Residents of a Lancashire village spent yesterday clearing up their neighbourhood after a small tornado struck.

Police and fire services were drafted in to help locals after the freak weather knocked trees, damaged roofs and demolished chimney-stacks on 30 homes.

Eyewitnesses also reported seeing a trampoline flying and a garden shed being blown down the road.

The tornado hit the Methuen Avenue estate in the village of Hoghton, near Preston, at around 7pm on Monday, taking both local residents and weather forecasters by surprise.

It swept from north to south through the village at around 90mph in around 10 minutes and was no more than a few metres wide.

Although no one was hurt, the tornado is expected to cost hundreds of thousands of pounds in insurance claims, ranging from major structural repairs to cars needing to be re-sprayed.

Locals described the moment when the freak weather arrived: "We were watching some nonsense on the Discovery Channel and it started raining," said James Holden, an IT worker who was at home with his wife Cathy and their son Harry, aged four months. "It started building up and it looked like hailstones and got louder and louder, smashing against the windows. We saw debris flying past and then a garage roof flew by. It was frightening because it was loud.When you saw things fly through the window, you realised it was more than a hailstorm."

Loreen Fawcett, a Hoghton resident, said: "It was like a war zone. It was unbelievable."

According to the Meteorological Office, between 30 and 50 tornadoes strike each year in Britain but many go unreported as they occur in unpopulated areas. They strike mostly inland, typically in the Midlands and East Anglia.
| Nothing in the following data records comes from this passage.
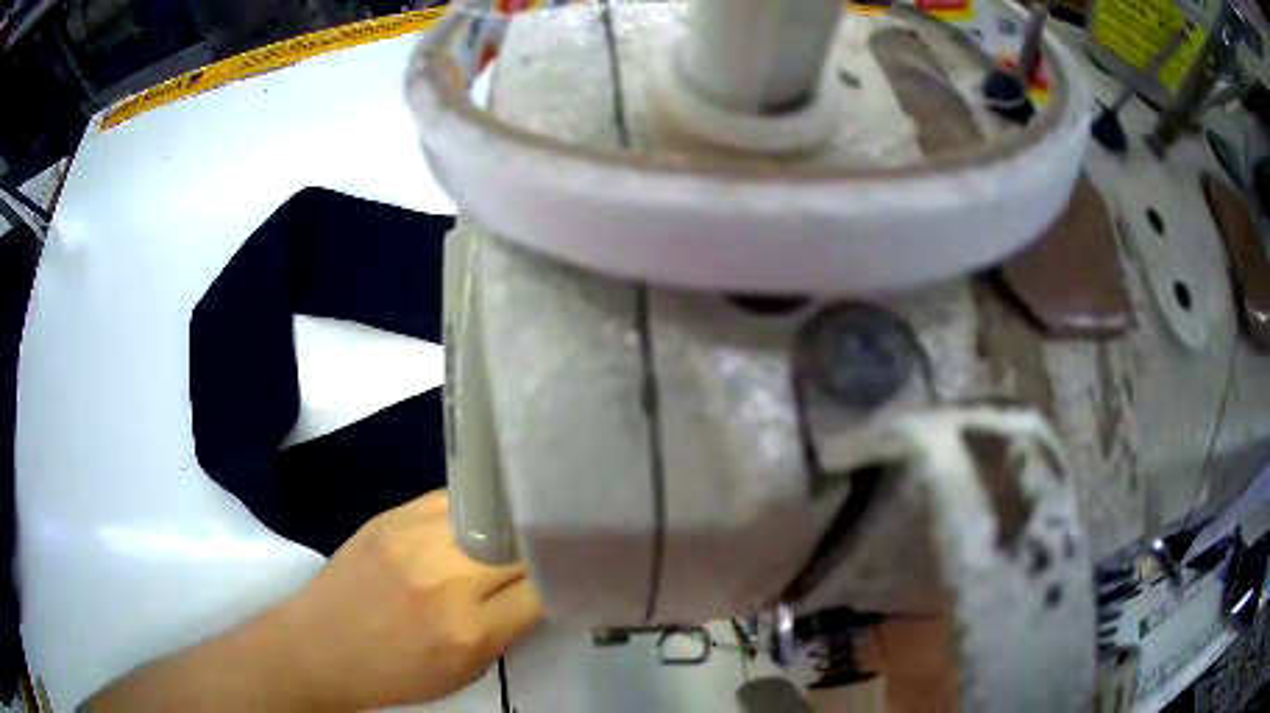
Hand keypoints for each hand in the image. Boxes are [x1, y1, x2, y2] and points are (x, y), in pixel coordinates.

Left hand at [275, 489, 542, 709]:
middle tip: (557, 546)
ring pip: (493, 513)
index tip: (575, 573)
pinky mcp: (392, 515)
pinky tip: (481, 519)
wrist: (319, 646)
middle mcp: (447, 577)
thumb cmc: (394, 674)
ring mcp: (416, 537)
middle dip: (546, 547)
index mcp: (469, 630)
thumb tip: (540, 590)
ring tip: (525, 523)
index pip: (543, 588)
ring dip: (514, 522)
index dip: (565, 579)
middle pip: (524, 544)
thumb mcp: (464, 672)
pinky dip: (477, 510)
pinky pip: (453, 500)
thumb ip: (507, 630)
Tornadoes in the UK are little more than a mild breeze compared with those in America, especially in the Mid-West, which can travel at speeds up to 300mph, devastating communities and claiming many lives.
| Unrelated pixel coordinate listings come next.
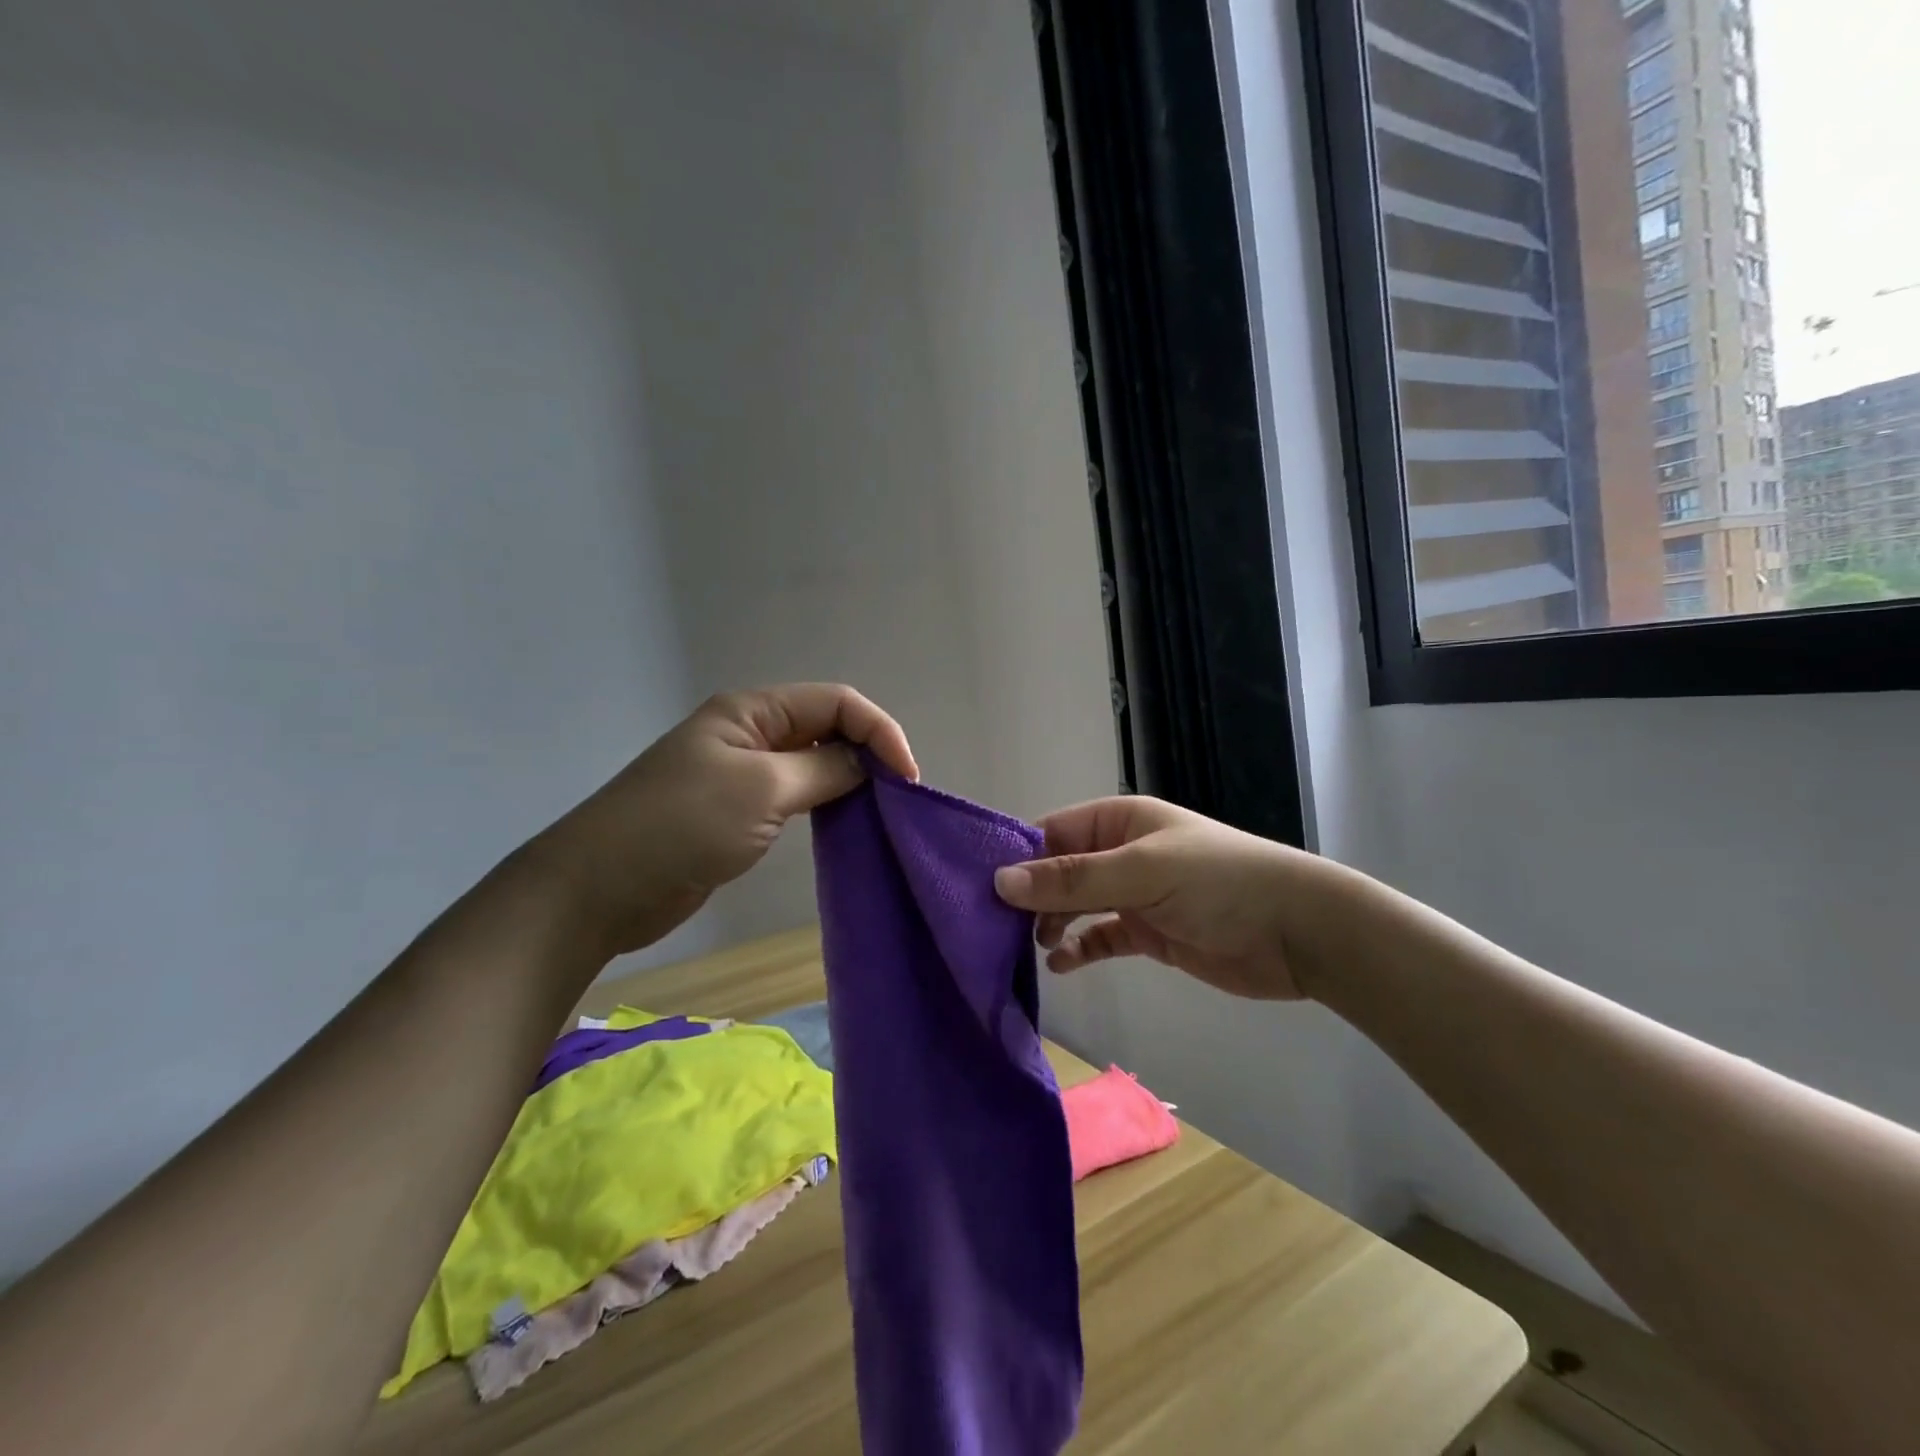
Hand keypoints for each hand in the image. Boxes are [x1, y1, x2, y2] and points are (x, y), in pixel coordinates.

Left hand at [529, 684, 917, 957]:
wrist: (601, 887)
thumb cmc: (682, 825)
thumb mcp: (762, 789)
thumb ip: (824, 770)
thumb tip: (868, 765)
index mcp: (753, 711)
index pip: (836, 702)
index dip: (878, 731)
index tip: (906, 779)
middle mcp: (752, 733)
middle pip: (828, 727)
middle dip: (869, 752)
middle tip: (898, 797)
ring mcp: (744, 772)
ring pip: (815, 762)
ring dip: (850, 779)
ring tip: (880, 809)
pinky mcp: (739, 811)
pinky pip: (797, 795)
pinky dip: (826, 803)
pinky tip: (844, 823)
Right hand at [992, 797, 1342, 1001]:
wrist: (1297, 931)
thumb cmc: (1218, 883)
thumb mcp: (1141, 872)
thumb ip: (1072, 878)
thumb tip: (1001, 881)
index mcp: (1118, 821)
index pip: (1052, 832)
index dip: (1017, 857)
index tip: (979, 889)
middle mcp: (1120, 853)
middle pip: (1059, 871)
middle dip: (1029, 896)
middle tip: (993, 927)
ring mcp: (1134, 894)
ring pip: (1075, 905)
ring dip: (1050, 924)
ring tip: (1026, 947)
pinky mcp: (1148, 933)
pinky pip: (1099, 937)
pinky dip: (1078, 949)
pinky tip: (1060, 965)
Although meteorologists know that a tornado is caused by a combination of warm, moist and unstable air, they say that they are almost impossible to forecast.
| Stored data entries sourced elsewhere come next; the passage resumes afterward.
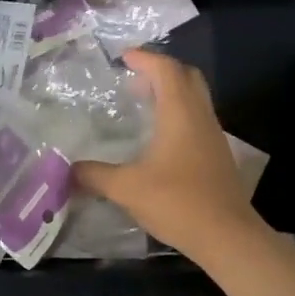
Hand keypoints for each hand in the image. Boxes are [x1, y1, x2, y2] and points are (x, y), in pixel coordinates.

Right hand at [74, 49, 258, 257]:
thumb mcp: (127, 188)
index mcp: (180, 112)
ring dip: (171, 91)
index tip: (123, 58)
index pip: (165, 69)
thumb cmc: (178, 202)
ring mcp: (213, 135)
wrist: (228, 237)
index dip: (144, 58)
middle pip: (186, 76)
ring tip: (142, 103)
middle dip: (160, 69)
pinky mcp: (217, 154)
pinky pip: (197, 117)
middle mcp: (200, 116)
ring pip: (195, 97)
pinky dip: (178, 112)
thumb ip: (95, 175)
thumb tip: (66, 170)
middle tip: (134, 77)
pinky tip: (159, 136)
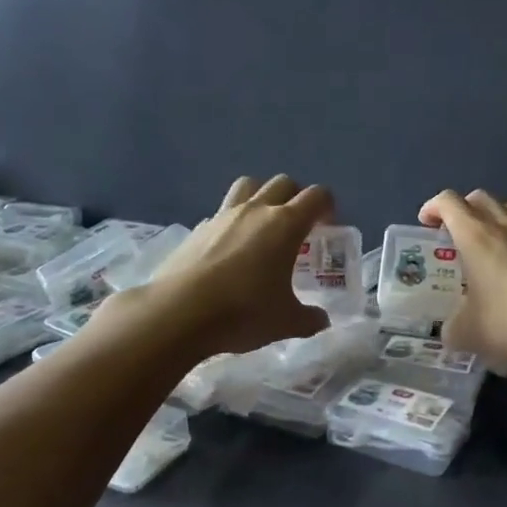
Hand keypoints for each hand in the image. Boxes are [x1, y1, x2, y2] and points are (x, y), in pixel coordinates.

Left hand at [140, 175, 332, 356]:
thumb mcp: (286, 323)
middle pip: (283, 183)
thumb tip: (321, 319)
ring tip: (263, 227)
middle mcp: (256, 210)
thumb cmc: (243, 312)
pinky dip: (232, 222)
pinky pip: (222, 212)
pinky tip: (230, 250)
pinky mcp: (198, 229)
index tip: (327, 227)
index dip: (327, 207)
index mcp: (285, 224)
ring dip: (261, 197)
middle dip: (296, 197)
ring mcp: (223, 215)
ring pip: (248, 186)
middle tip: (298, 227)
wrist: (179, 313)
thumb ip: (309, 318)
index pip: (317, 196)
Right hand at [417, 189, 506, 373]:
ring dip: (498, 217)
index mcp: (475, 236)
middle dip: (464, 209)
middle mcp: (506, 226)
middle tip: (456, 234)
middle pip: (481, 197)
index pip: (448, 202)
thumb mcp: (466, 334)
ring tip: (492, 243)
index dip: (433, 207)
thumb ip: (452, 326)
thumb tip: (451, 329)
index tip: (425, 224)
Andy Yeatman, a spokes-man for the Meteorological Office, said: "Although they are spawned by thunderstorms, the cause is not easy to understand. They are thought to be something to do with more wind at the top of the cloud than at the bottom which makes it likely for the cloud to tip."

A Leading Firefighter with the Lancashire Fire and Rescue Service, Martin Ball, who was first on the scene, said: "We had trees falling on to properties, chimney stacks collapsing and garage roofs ripped off. It was lucky that no one was hurt, given the amount of damage."